Public transport is an important service to citizens in any country. But, before commuters start using and trusting, the system has to be reliable and secure, which is where CCTV monitoring plays its part, writes LAURENCE SMITH.
Public transport is a vital service in any country, as ensuring people can move around freely to and from work and school is essential in creating economic sustainability. However, the best public transport infrastructure in the world will never be fully leveraged if security is not of utmost priority and will become a wasted investment if the security of commuters cannot be guaranteed. CCTV camera solutions with remote monitoring capabilities offer a number of benefits in the public transport sector, from deterring crime to providing evidence in identifying perpetrators, as well as providing operational advantages. CCTV monitoring can assist the transport sector greatly to actively monitor public transport systems and ensure incidents such as theft and injury are minimised or prevented.
Buses and trains are an economical, cost effective method of mass transport, enabling many people to get to work, school and other areas on a daily basis. According to Statistics South Africa (March 2014), of 15.3 million workers surveyed, 3.7 million workers make use of taxis, 3 million make use of trains and 1 million get to work via a bus. This equates to approximately 7.7 million people relying on public transport to commute to their place of employment on a daily basis.
However, crime is an unfortunate reality on public transport, which can deter commuters from making use of this service. Theft is a common challenge on public transport around the world, as well as unruly passenger behaviour, violence and so on, and South Africa is no different in this regard. In addition, South Africa is subject to frequent public transport strikes. These strikes may turn violent, which can endanger the lives of passengers, cause accidents, increase liability and more. In order to ensure the wellbeing of citizens using public transport, and also to further drive the use of these services rather than private vehicles, it is imperative to ensure the safety and security of commuters.
On-board CCTV systems with remote monitoring capabilities offer an intelligent solution to improving security on public transport systems. In the case of transport strikes, where violence often ensues and vehicles are damaged, the culprits can be easily identified and action taken against them, even if acts are perpetrated on the road in remote areas. Remote monitoring enables incidents like theft and violence on board public transport to be identified immediately. This will allow for the correct emergency services to be contacted, so that the criminal can be apprehended before they leave the vehicle or train and medical assistance can be provided where necessary. Panic buttons can also be installed to alert security control rooms if the driver or any passengers are in danger, further enhancing security.
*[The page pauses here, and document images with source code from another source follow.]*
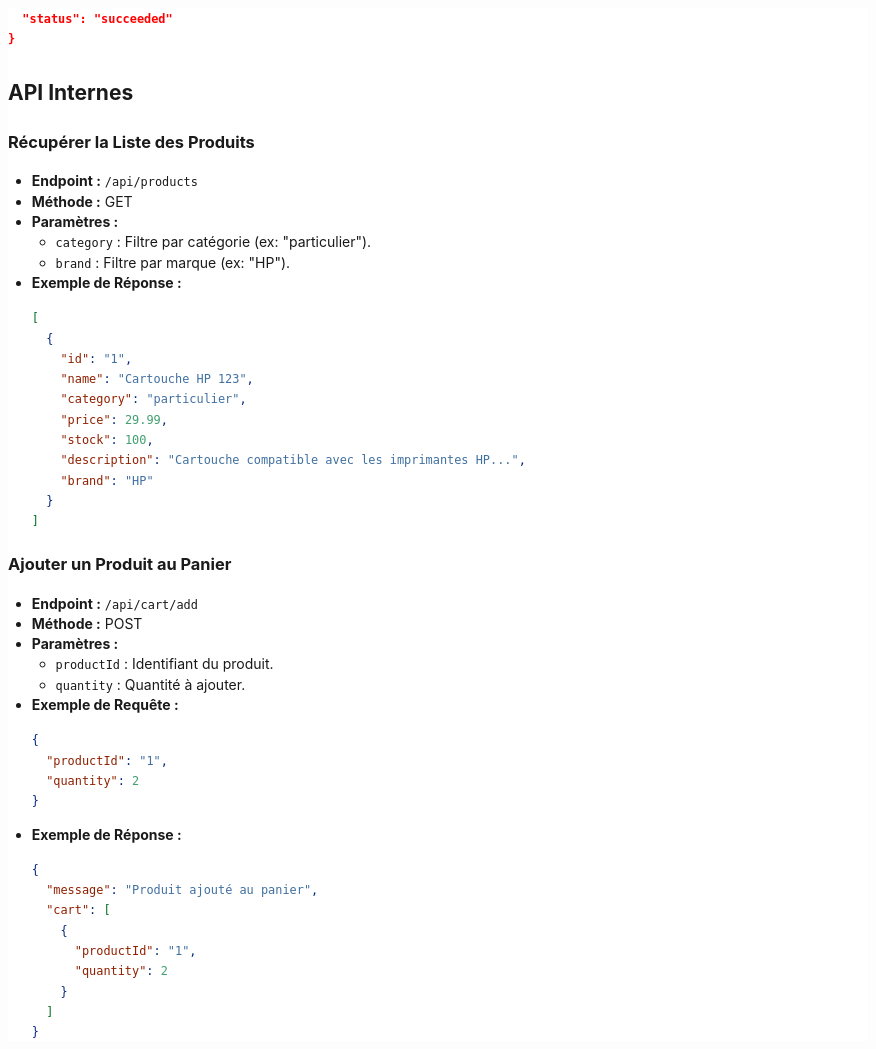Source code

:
   ```json
    "status": "succeeded"
  }
  ```

## API Internes
### Récupérer la Liste des Produits
- **Endpoint :** `/api/products`
- **Méthode :** GET
- **Paramètres :**
  - `category` : Filtre par catégorie (ex: "particulier").
  - `brand` : Filtre par marque (ex: "HP").
- **Exemple de Réponse :**
  ```json
  [
    {
      "id": "1",
      "name": "Cartouche HP 123",
      "category": "particulier",
      "price": 29.99,
      "stock": 100,
      "description": "Cartouche compatible avec les imprimantes HP...",
      "brand": "HP"
    }
  ]
  ```

### Ajouter un Produit au Panier
- **Endpoint :** `/api/cart/add`
- **Méthode :** POST
- **Paramètres :**
  - `productId` : Identifiant du produit.
  - `quantity` : Quantité à ajouter.
- **Exemple de Requête :**
  ```json
  {
    "productId": "1",
    "quantity": 2
  }
  ```
- **Exemple de Réponse :**
  ```json
  {
    "message": "Produit ajouté au panier",
    "cart": [
      {
        "productId": "1",
        "quantity": 2
      }
    ]
  }
  ```
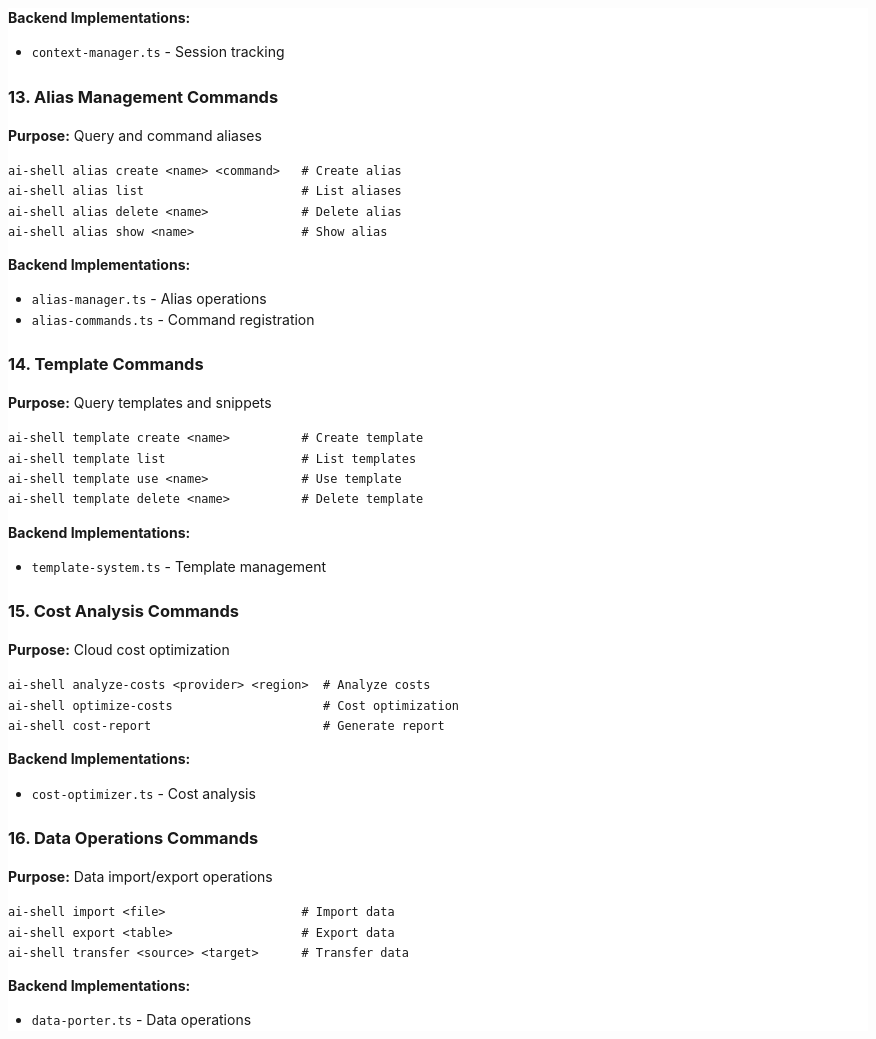 **Backend Implementations:**
- `context-manager.ts` - Session tracking

### 13. Alias Management Commands

**Purpose:** Query and command aliases

```
ai-shell alias create <name> <command>   # Create alias
ai-shell alias list                      # List aliases
ai-shell alias delete <name>             # Delete alias
ai-shell alias show <name>               # Show alias
```

**Backend Implementations:**
- `alias-manager.ts` - Alias operations
- `alias-commands.ts` - Command registration

### 14. Template Commands

**Purpose:** Query templates and snippets

```
ai-shell template create <name>          # Create template
ai-shell template list                   # List templates
ai-shell template use <name>             # Use template
ai-shell template delete <name>          # Delete template
```

**Backend Implementations:**
- `template-system.ts` - Template management

### 15. Cost Analysis Commands

**Purpose:** Cloud cost optimization

```
ai-shell analyze-costs <provider> <region>  # Analyze costs
ai-shell optimize-costs                     # Cost optimization
ai-shell cost-report                        # Generate report
```

**Backend Implementations:**
- `cost-optimizer.ts` - Cost analysis

### 16. Data Operations Commands

**Purpose:** Data import/export operations

```
ai-shell import <file>                   # Import data
ai-shell export <table>                  # Export data
ai-shell transfer <source> <target>      # Transfer data
```

**Backend Implementations:**
- `data-porter.ts` - Data operations

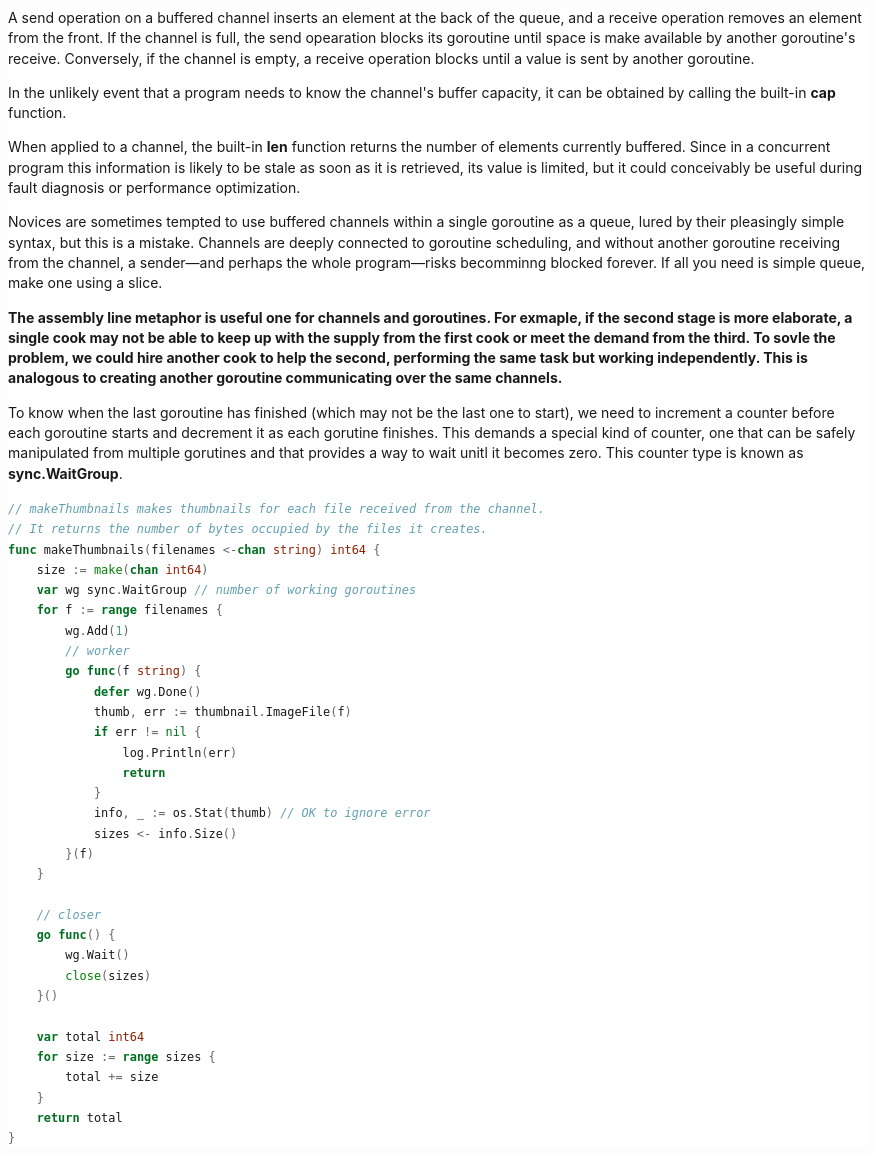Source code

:A send operation on a buffered channel inserts an element at the back of the queue, and a receive operation removes an element from the front. If the channel is full, the send opearation blocks its goroutine until space is make available by another goroutine's receive. Conversely, if the channel is empty, a receive operation blocks until a value is sent by another goroutine.

In the unlikely event that a program needs to know the channel's buffer capacity, it can be obtained by calling the built-in **cap** function.

When applied to a channel, the built-in **len** function returns the number of elements currently buffered. Since in a concurrent program this information is likely to be stale as soon as it is retrieved, its value is limited, but it could conceivably be useful during fault diagnosis or performance optimization.

Novices are sometimes tempted to use buffered channels within a single goroutine as a queue, lured by their pleasingly simple syntax, but this is a mistake. Channels are deeply connected to goroutine scheduling, and without another goroutine receiving from the channel, a sender—and perhaps the whole program—risks becomminng blocked forever. If all you need is simple queue, make one using a slice.

**The assembly line metaphor is useful one for channels and goroutines. For exmaple, if the second stage is more elaborate, a single cook may not be able to keep up with the supply from the first cook or meet the demand from the third. To sovle the problem, we could hire another cook to help the second, performing the same task but working independently. This is analogous to creating another goroutine communicating over the same channels.**

To know when the last goroutine has finished (which may not be the last one to start), we need to increment a counter before each goroutine starts and decrement it as each gorutine finishes. This demands a special kind of counter, one that can be safely manipulated from multiple gorutines and that provides a way to wait unitl it becomes zero. This counter type is known as **sync.WaitGroup**.

```go
// makeThumbnails makes thumbnails for each file received from the channel.
// It returns the number of bytes occupied by the files it creates.
func makeThumbnails(filenames <-chan string) int64 {
	size := make(chan int64)
	var wg sync.WaitGroup // number of working goroutines
	for f := range filenames {
		wg.Add(1)
		// worker
		go func(f string) {
			defer wg.Done()
			thumb, err := thumbnail.ImageFile(f)
			if err != nil {
				log.Println(err)
				return
			}
			info, _ := os.Stat(thumb) // OK to ignore error
			sizes <- info.Size()
		}(f)
	}

	// closer
	go func() {
		wg.Wait()
		close(sizes)
	}()

	var total int64
	for size := range sizes {
		total += size
	}
	return total
}
```
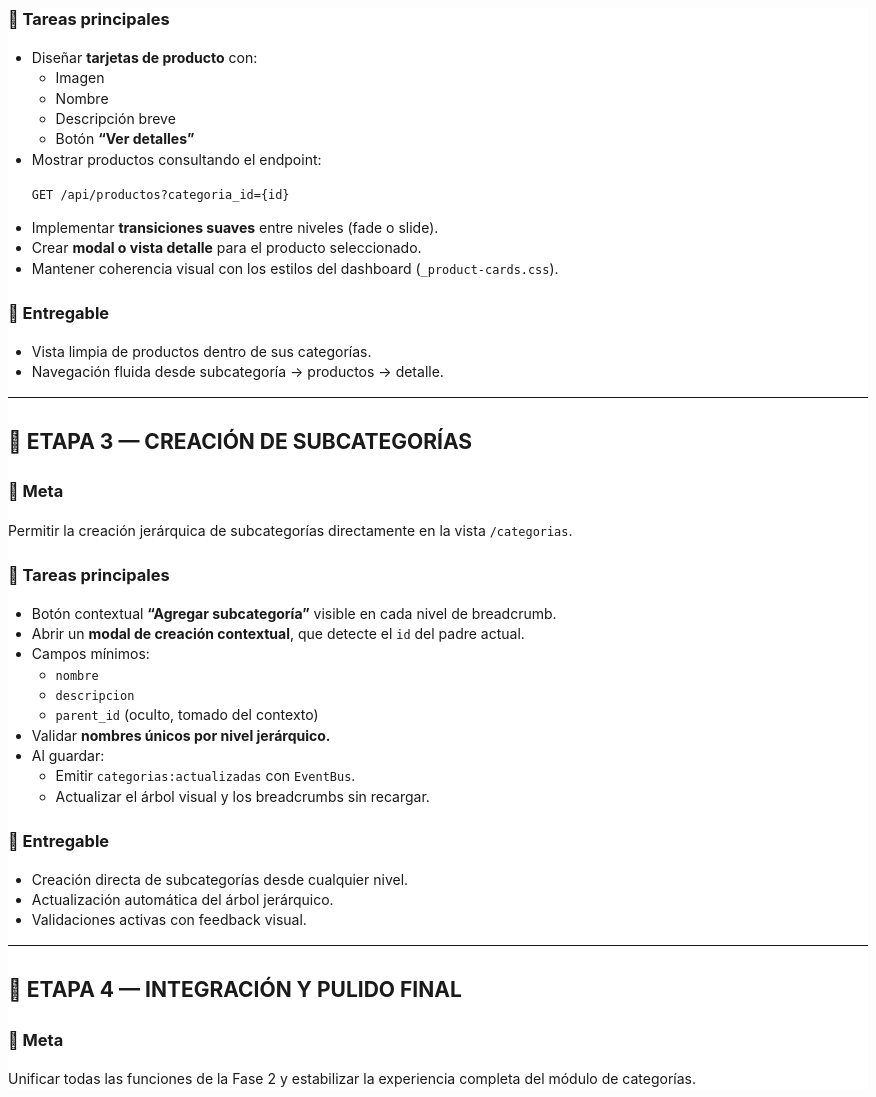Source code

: ### 🔹 Tareas principales
- Diseñar **tarjetas de producto** con:
  - Imagen
  - Nombre
  - Descripción breve
  - Botón **“Ver detalles”**
- Mostrar productos consultando el endpoint:
  ```
  GET /api/productos?categoria_id={id}
  ```
- Implementar **transiciones suaves** entre niveles (fade o slide).  
- Crear **modal o vista detalle** para el producto seleccionado.  
- Mantener coherencia visual con los estilos del dashboard (`_product-cards.css`).

### 🧩 Entregable
- Vista limpia de productos dentro de sus categorías.  
- Navegación fluida desde subcategoría → productos → detalle.

---

## 🧱 ETAPA 3 — CREACIÓN DE SUBCATEGORÍAS  

### 🎯 Meta
Permitir la creación jerárquica de subcategorías directamente en la vista `/categorias`.

### 🔹 Tareas principales
- Botón contextual **“Agregar subcategoría”** visible en cada nivel de breadcrumb.  
- Abrir un **modal de creación contextual**, que detecte el `id` del padre actual.  
- Campos mínimos:
  - `nombre`
  - `descripcion`
  - `parent_id` (oculto, tomado del contexto)
- Validar **nombres únicos por nivel jerárquico.**
- Al guardar:
  - Emitir `categorias:actualizadas` con `EventBus`.
  - Actualizar el árbol visual y los breadcrumbs sin recargar.

### 🧩 Entregable
- Creación directa de subcategorías desde cualquier nivel.  
- Actualización automática del árbol jerárquico.  
- Validaciones activas con feedback visual.

---

## 🎨 ETAPA 4 — INTEGRACIÓN Y PULIDO FINAL  

### 🎯 Meta
Unificar todas las funciones de la Fase 2 y estabilizar la experiencia completa del módulo de categorías.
In addition to security, remote monitoring and CCTV offer a number of operational benefits. In the case of accidents, footage is recorded live at all times and can be reviewed on demand, meaning that evidence of who is at fault is readily available. This assists with insurance claims, reducing liability and so on. Vehicles can be monitored for driver behaviour, so that unsafe practices can be identified and driver training can be conducted where necessary. This also acts as a deterrent for unsafe practices such as drinking and driving, and can be used to monitor passenger flow, passenger payments and more. CCTV thus increases safety as well as efficiency.
Proactive monitoring is not a new technology, however, in the past its use was limited within the transport sector as large amounts of bandwidth were required to transmit footage. In South Africa, where much of the available mobile coverage is EDGE or less, this is not viable. Advances in technology have solved this challenge, enabling high-quality live video streaming using any available mobile data connection, from 3G right down to GPRS, which is available practically everywhere in South Africa. These solutions are able to stream at as little as 8 Kilobits per second (kbit/s), using a quarter of the bandwidth usually required to ensure streaming even in areas without 3G coverage and reducing data costs dramatically in the process.
Implementing CCTV with the ability to actively monitor situations in any bandwidth environment, with cameras placed on buses, trains and even taxis, can help to reduce crime as well as assist to apprehend perpetrators should an incident occur. Not only does this increased security provide peace of mind for commuters, which may help to boost user numbers on public transport networks, it also bolsters the reputation of the transport provider, irrespective of whether this is a public service or privately owned company.